Stone Lifting as Sport in the Basque Country

A statue of a stone lifter at Peru Harri, a farm near Leitza, Spain, that's home to a stone-lifting museum. Credit...Markel Redondo for The New York Times

It was 10 o’clock on a bright Thursday morning when I washed up in a cafe in Leitza, a Basque village in a rugged, green valley south of San Sebastián, in search of directions. The barista and both of her customers, two elderly men wearing traditional Basque berets, knew whom I was looking for before I asked. Iñaki Perurena is the Michael Jordan of harrijasotzaile, or stone lifting, considered a herri kirolak, or rural Basque sport that has been an integral part of the Basque culture for 100 years, and I had come to Leitza in search of his hilltop museum and sculpture garden dedicated to this unusual athletic pursuit.

“You have to go to the butcher shop and talk to his sister, María Jesus,” the barista said in Spanish, which is very much a second language in this bastion of Basque patriotism.

» **Material provided**:
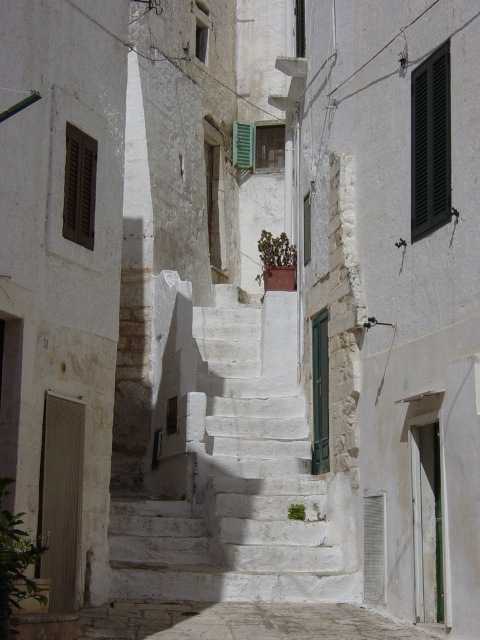
You are standing at the base of the stairs in the alleyway and see two points marked on the buildings. Which point, point [1,483] or point [265,262], is closer to you?

Point [1,483] is closer to you than point [265,262].

You are standing at the bottom of the stairs in the alleyway. You need to reach the green matte door at center. Which direction should you move to first, considering the green leafy plant at lower left is blocking your path?

The green leafy plant at lower left is located below the green matte door at center, so you should move to the right or left to go around it and reach the green matte door at center.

» **Exercise set**:
[a] In the stone-lifting article, what is the name of Iñaki Perurena's sister?
[b] From the stone-lifting article, extract the stretch from "It was 10 o’clock" through "unusual athletic pursuit.".
[c] List every person the stone-lifting article mentions by name.

» **Solution set**:
[a] María Jesus

[b]
It was 10 o’clock on a bright Thursday morning when I washed up in a cafe in Leitza, a Basque village in a rugged, green valley south of San Sebastián, in search of directions. The barista and both of her customers, two elderly men wearing traditional Basque berets, knew whom I was looking for before I asked. Iñaki Perurena is the Michael Jordan of harrijasotzaile, or stone lifting, considered a herri kirolak, or rural Basque sport that has been an integral part of the Basque culture for 100 years, and I had come to Leitza in search of his hilltop museum and sculpture garden dedicated to this unusual athletic pursuit.

[c] Markel Redondo, Iñaki Perurena, Michael Jordan, María Jesus